WHAT NEEDS TO BE DONE:
Could you find every line in the entries below that holds the word "KiCad" and copy it?

RECORDS FOR THE EXERCISE:
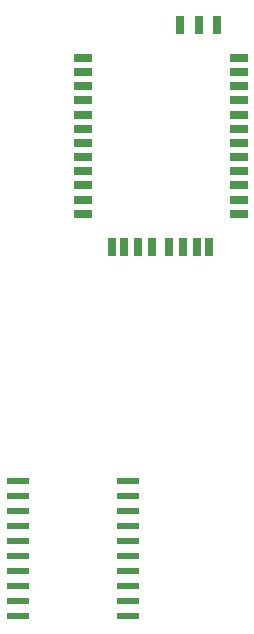
<source format=gtp>
G75*
G70*
%OFA0B0*%
%FSLAX24Y24*%
%IPPOS*%
%LPD*%
%AMOC8*
5,1,8,0,0,1.08239X$1,22.5*
%
%ADD10R,0.0630X0.0315*%
%ADD11R,0.0315X0.0630*%
%ADD12R,0.0780X0.0209*%
D10*
X018284Y021752D03*
X018284Y022225D03*
X018284Y022697D03*
X018284Y023170D03*
X018284Y023642D03*
X018284Y024115D03*
X018284Y024587D03*
X018284Y025059D03*
X018284Y025532D03*
X018284Y026004D03*
X018284Y026477D03*
X018284Y026949D03*
X023481Y026949D03*
X023481Y026477D03*
X023481Y026004D03*
X023481Y025532D03*
X023481Y025059D03*
X023481Y024587D03*
X023481Y024115D03*
X023481Y023642D03*
X023481Y023170D03*
X023481Y022697D03*
X023481Y022225D03*
X023481Y021752D03*
D11*
X022506Y020650D03*
X022103Y020650D03*
X021631Y020650D03*
X021158Y020650D03*
X020607Y020650D03*
X020135Y020650D03*
X019662Y020650D03*
X019260Y020650D03*
X021513Y028052D03*
X022143Y028052D03*
X022773Y028052D03*
D12*
X016116Y008351D03*
X016116Y008851D03*
X016116Y009351D03*
X016116Y009851D03*
X016116Y010351D03*
X016116Y010851D03*
X016116Y011351D03*
X016116Y011851D03*
X016116Y012351D03*
X016116Y012851D03*
X019805Y012851D03*
X019805Y012351D03*
X019805Y011851D03*
X019805Y011351D03*
X019805Y010851D03*
X019805Y010351D03*
X019805Y009851D03*
X019805Y009351D03*
X019805Y008851D03*
X019805Y008351D03*
M02*

</source>
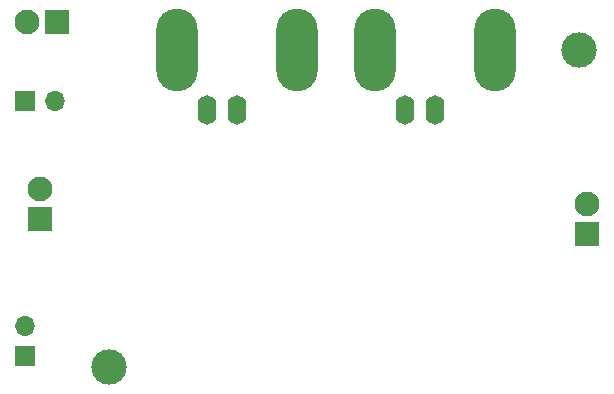
<source format=gbr>
%TF.GenerationSoftware,KiCad,Pcbnew,8.0.1*%
%TF.CreationDate,2024-06-13T00:26:55+02:00*%
%TF.ProjectId,CFT,4346542e-6b69-4636-9164-5f7063625858,rev?*%
%TF.SameCoordinates,PX52e4ef2PY60c692e*%
%TF.FileFunction,Soldermask,Bot*%
%TF.FilePolarity,Negative*%
%FSLAX46Y46*%
G04 Gerber Fmt 4.6, Leading zero omitted, Abs format (unit mm)*
G04 Created by KiCad (PCBNEW 8.0.1) date 2024-06-13 00:26:55*
%MOMM*%
%LPD*%
G01*
G04 APERTURE LIST*
%ADD10O,1.600000X2.500000*%
%ADD11O,3.500000X7.000000*%
%ADD12C,3.000000*%
%ADD13R,2.100000X2.100000*%
%ADD14C,2.100000*%
%ADD15R,1.700000X1.700000*%
%ADD16O,1.700000X1.700000*%
G04 APERTURE END LIST*
D10*
%TO.C,J7*%
X40060000Y27220000D03*
D11*
X34980000Y32300000D03*
D10*
X37520000Y27220000D03*
D11*
X45140000Y32300000D03*
%TD*%
D10*
%TO.C,J3*%
X23350000Y27230000D03*
D11*
X18270000Y32310000D03*
D10*
X20810000Y27230000D03*
D11*
X28430000Y32310000D03*
%TD*%
D12*
%TO.C,H2*%
X52320000Y32370000D03*
%TD*%
%TO.C,H1*%
X12460000Y5510000D03*
%TD*%
D13*
%TO.C,J1*%
X8100000Y34680000D03*
D14*
X5560000Y34680000D03*
%TD*%
D13*
%TO.C,J4*%
X6630000Y18040000D03*
D14*
X6630000Y20580000D03*
%TD*%
D15*
%TO.C,J2*%
X5360000Y6450000D03*
D16*
X5360000Y8990000D03*
%TD*%
D15*
%TO.C,J5*%
X5390000Y27990000D03*
D16*
X7930000Y27990000D03*
%TD*%
D13*
%TO.C,J6*%
X52980000Y16790000D03*
D14*
X52980000Y19330000D03*
%TD*%
M02*

</source>
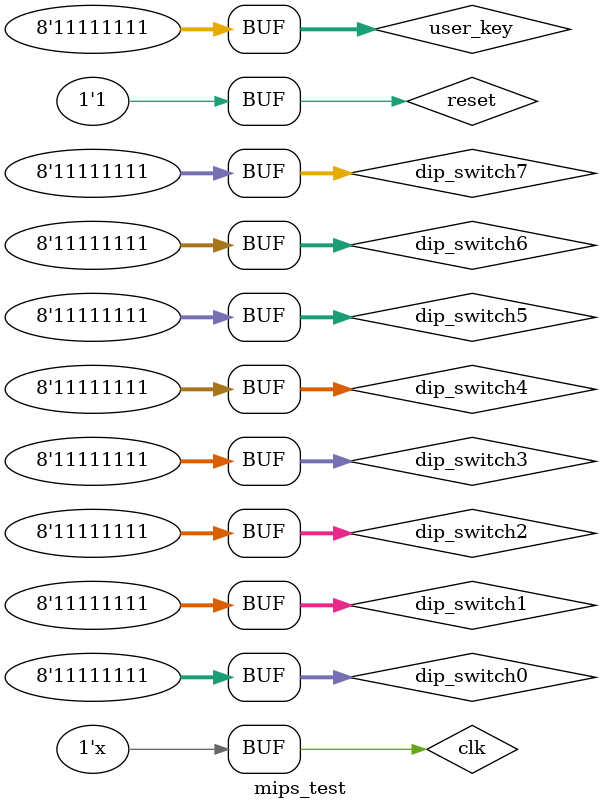
<source format=v>
`timescale 1ns / 1ps


module mips_test;

	// Inputs
	reg clk;
	reg reset;
	reg [7:0] dip_switch0, dip_switch1, dip_switch2, dip_switch3, dip_switch4, dip_switch5, dip_switch6, dip_switch7;
	reg [7:0] user_key;

	wire [7:0] digital_tube2, digital_tube1, digital_tube0;
	wire [3:0] digital_tube_sel1, digital_tube_sel0;
	wire digital_tube_sel2;
	wire [31:0] led_light;

	// Instantiate the Unit Under Test (UUT)
	mips uut (
		.clk_in(clk), 
		.sys_rstn(reset),
		.dip_switch0(dip_switch0),
		.dip_switch1(dip_switch1),
		.dip_switch2(dip_switch2),
		.dip_switch3(dip_switch3),
		.dip_switch4(dip_switch4),
		.dip_switch5(dip_switch5),
		.dip_switch6(dip_switch6),
		.dip_switch7(dip_switch7),
		.user_key(user_key),
		.led_light(led_light),
		.digital_tube2(digital_tube2),
		.digital_tube_sel2(digital_tube_sel2),
		.digital_tube1(digital_tube1),
		.digital_tube_sel1(digital_tube_sel1),
		.digital_tube0(digital_tube0),
		.digital_tube_sel0(digital_tube_sel0)
	);

	initial begin
		clk = 0;
		reset = 0;
		{dip_switch7,dip_switch6,dip_switch5,dip_switch4,dip_switch3,dip_switch2,dip_switch1,dip_switch0} = ~0;
		user_key = ~0;
		#600
		reset = 1;

		#1000
		user_key = 8'b11111110;
		#10
		user_key = 8'b11111111;
		#2000
		user_key = 8'b11111110;
		#10
		user_key = 8'b11111111;
		#2000
		user_key = 8'b11111110;
		#10
		user_key = 8'b11111111;
		#2000
		user_key = 8'b11111110;
		#10
		user_key = 8'b11111111;
		#2000
		user_key = 8'b11111110;
		#10
		user_key = 8'b11111111;
		#2000
		user_key = 8'b11111110;
		#10
		user_key = 8'b11111111;
		#2000
		user_key = 8'b11111110;
		#10
		user_key = 8'b11111111;
		#2000
		user_key = 8'b11111110;
		#10
		user_key = 8'b11111111;
		#2000
		user_key = 8'b11111110;
		#10
		user_key = 8'b11111111;
		
	end
	always #1 clk = ~clk;
      
endmodule


</source>
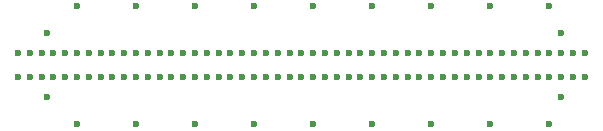
<source format=gbr>
G04 #@! TF.FileFunction,Copper,L2,Inr,Signal*
%FSLAX46Y46*%
G04 Gerber Fmt 4.6, Leading zero omitted, Abs format (unit mm)*
G04 Created by KiCad (PCBNEW 4.0.2-stable) date Mon Jul  4 16:25:18 2016*
%MOMM*%
G01*
G04 APERTURE LIST*
%ADD10C,0.100000*%
%ADD11C,0.600000*%
G04 APERTURE END LIST*
D10*
D11*
X120000000Y-85000000D03*
X125000000Y-85000000D03*
X130000000Y-85000000D03*
X135000000Y-85000000D03*
X140000000Y-85000000D03*
X145000000Y-85000000D03*
X150000000Y-85000000D03*
X155000000Y-85000000D03*
X160000000Y-85000000D03*
X160000000Y-95000000D03*
X155000000Y-95000000D03*
X150000000Y-95000000D03*
X145000000Y-95000000D03*
X140000000Y-95000000D03*
X135000000Y-95000000D03*
X130000000Y-95000000D03*
X125000000Y-95000000D03*
X120000000Y-95000000D03*
X163000000Y-91000000D03*
X162000000Y-91000000D03*
X161000000Y-91000000D03*
X160000000Y-91000000D03*
X159000000Y-91000000D03*
X158000000Y-91000000D03*
X157000000Y-91000000D03*
X156000000Y-91000000D03*
X155000000Y-91000000D03*
X154000000Y-91000000D03*
X153000000Y-91000000D03*
X152000000Y-91000000D03*
X151000000Y-91000000D03*
X150000000Y-91000000D03*
X149000000Y-91000000D03*
X148000000Y-91000000D03*
X147000000Y-91000000D03*
X146000000Y-91000000D03*
X145000000Y-91000000D03*
X144000000Y-91000000D03*
X143000000Y-91000000D03*
X142000000Y-91000000D03*
X141000000Y-91000000D03*
X140000000Y-91000000D03*
X139000000Y-91000000D03*
X138000000Y-91000000D03*
X137000000Y-91000000D03*
X136000000Y-91000000D03*
X135000000Y-91000000D03*
X134000000Y-91000000D03*
X133000000Y-91000000D03*
X132000000Y-91000000D03*
X131000000Y-91000000D03*
X130000000Y-91000000D03*
X129000000Y-91000000D03*
X128000000Y-91000000D03*
X127000000Y-91000000D03*
X126000000Y-91000000D03*
X125000000Y-91000000D03*
X124000000Y-91000000D03*
X123000000Y-91000000D03*
X122000000Y-91000000D03*
X121000000Y-91000000D03*
X120000000Y-91000000D03*
X119000000Y-91000000D03*
X118000000Y-91000000D03*
X117000000Y-91000000D03*
X116000000Y-91000000D03*
X163000000Y-89000000D03*
X162000000Y-89000000D03*
X161000000Y-89000000D03*
X160000000Y-89000000D03*
X159000000Y-89000000D03*
X158000000Y-89000000D03*
X157000000Y-89000000D03*
X156000000Y-89000000D03*
X155000000Y-89000000D03*
X154000000Y-89000000D03*
X153000000Y-89000000D03*
X152000000Y-89000000D03*
X151000000Y-89000000D03*
X150000000Y-89000000D03*
X149000000Y-89000000D03*
X148000000Y-89000000D03*
X147000000Y-89000000D03*
X146000000Y-89000000D03*
X145000000Y-89000000D03*
X144000000Y-89000000D03*
X143000000Y-89000000D03*
X142000000Y-89000000D03*
X141000000Y-89000000D03*
X140000000Y-89000000D03*
X139000000Y-89000000D03*
X138000000Y-89000000D03*
X137000000Y-89000000D03*
X136000000Y-89000000D03*
X135000000Y-89000000D03*
X134000000Y-89000000D03*
X133000000Y-89000000D03*
X132000000Y-89000000D03*
X131000000Y-89000000D03*
X130000000Y-89000000D03*
X129000000Y-89000000D03*
X128000000Y-89000000D03*
X127000000Y-89000000D03*
X126000000Y-89000000D03*
X125000000Y-89000000D03*
X124000000Y-89000000D03*
X123000000Y-89000000D03*
X122000000Y-89000000D03*
X121000000Y-89000000D03*
X120000000Y-89000000D03*
X119000000Y-89000000D03*
X118000000Y-89000000D03*
X117000000Y-89000000D03*
X116000000Y-89000000D03*
X115000000Y-91000000D03*
X115000000Y-89000000D03*
X161000000Y-92700000D03*
X161000000Y-87300000D03*
X117500000Y-92700000D03*
X117500000Y-87300000D03*
M02*

</source>
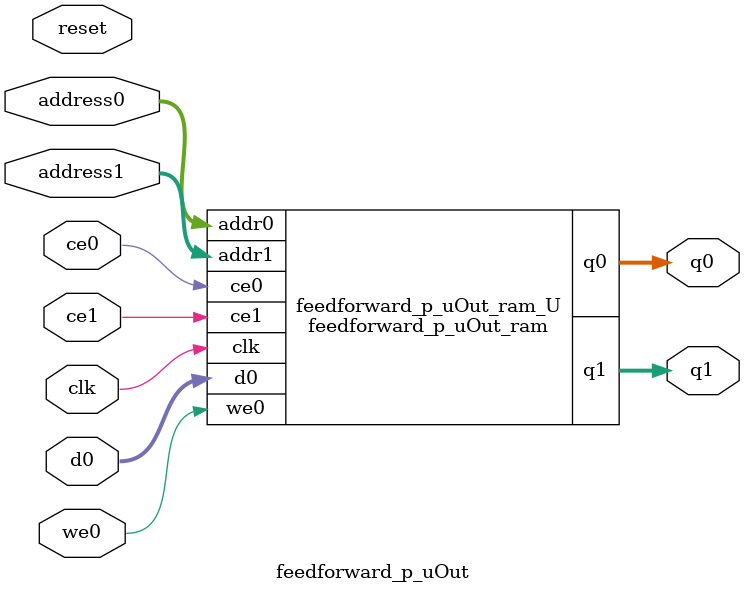
<source format=v>

`timescale 1 ns / 1 ps
module feedforward_p_uOut_ram (addr0, ce0, d0, we0, q0, addr1, ce1, q1,  clk);

parameter DWIDTH = 64;
parameter AWIDTH = 8;
parameter MEM_SIZE = 140;

input[AWIDTH-1:0] addr0;
input ce0;
input[DWIDTH-1:0] d0;
input we0;
output reg[DWIDTH-1:0] q0;
input[AWIDTH-1:0] addr1;
input ce1;
output reg[DWIDTH-1:0] q1;
input clk;

(* ram_style = "block" *)reg [DWIDTH-1:0] ram[MEM_SIZE-1:0];




always @(posedge clk)  
begin 
    if (ce0) 
    begin
        if (we0) 
        begin 
            ram[addr0] <= d0; 
            q0 <= d0;
        end 
        else 
            q0 <= ram[addr0];
    end
end


always @(posedge clk)  
begin 
    if (ce1) 
    begin
            q1 <= ram[addr1];
    end
end


endmodule


`timescale 1 ns / 1 ps
module feedforward_p_uOut(
    reset,
    clk,
    address0,
    ce0,
    we0,
    d0,
    q0,
    address1,
    ce1,
    q1);

parameter DataWidth = 32'd64;
parameter AddressRange = 32'd140;
parameter AddressWidth = 32'd8;
input reset;
input clk;
input[AddressWidth - 1:0] address0;
input ce0;
input we0;
input[DataWidth - 1:0] d0;
output[DataWidth - 1:0] q0;
input[AddressWidth - 1:0] address1;
input ce1;
output[DataWidth - 1:0] q1;



feedforward_p_uOut_ram feedforward_p_uOut_ram_U(
    .clk( clk ),
    .addr0( address0 ),
    .ce0( ce0 ),
    .d0( d0 ),
    .we0( we0 ),
    .q0( q0 ),
    .addr1( address1 ),
    .ce1( ce1 ),
    .q1( q1 ));

endmodule


</source>
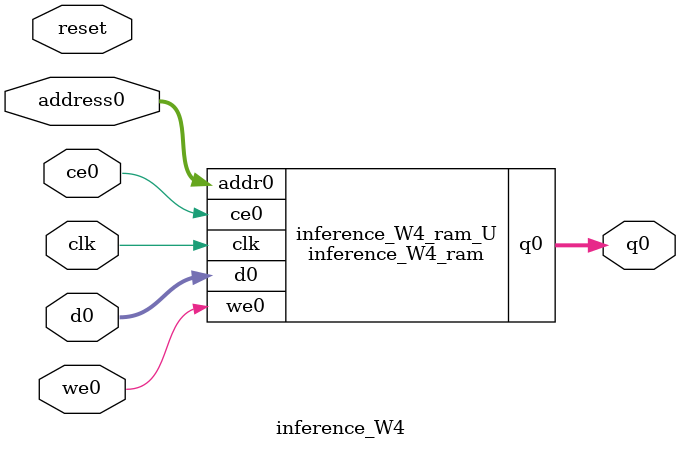
<source format=v>

`timescale 1 ns / 1 ps
module inference_W4_ram (addr0, ce0, d0, we0, q0,  clk);

parameter DWIDTH = 32;
parameter AWIDTH = 14;
parameter MEM_SIZE = 10080;

input[AWIDTH-1:0] addr0;
input ce0;
input[DWIDTH-1:0] d0;
input we0;
output reg[DWIDTH-1:0] q0;
input clk;

(* ram_style = "block" *)reg [DWIDTH-1:0] ram[MEM_SIZE-1:0];




always @(posedge clk)  
begin 
    if (ce0) 
    begin
        if (we0) 
        begin 
            ram[addr0] <= d0; 
            q0 <= d0;
        end 
        else 
            q0 <= ram[addr0];
    end
end


endmodule


`timescale 1 ns / 1 ps
module inference_W4(
    reset,
    clk,
    address0,
    ce0,
    we0,
    d0,
    q0);

parameter DataWidth = 32'd32;
parameter AddressRange = 32'd10080;
parameter AddressWidth = 32'd14;
input reset;
input clk;
input[AddressWidth - 1:0] address0;
input ce0;
input we0;
input[DataWidth - 1:0] d0;
output[DataWidth - 1:0] q0;



inference_W4_ram inference_W4_ram_U(
    .clk( clk ),
    .addr0( address0 ),
    .ce0( ce0 ),
    .d0( d0 ),
    .we0( we0 ),
    .q0( q0 ));

endmodule


</source>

WRITTEN ANSWER:
%TF.GenerationSoftware,KiCad,Pcbnew,8.0.1*%
G04 Created by KiCad (PCBNEW 8.0.1) date 2024-06-13 00:26:55*
G04 Created by KiCad (PCBNEW 4.0.2-stable) date Mon Jul  4 16:25:18 2016*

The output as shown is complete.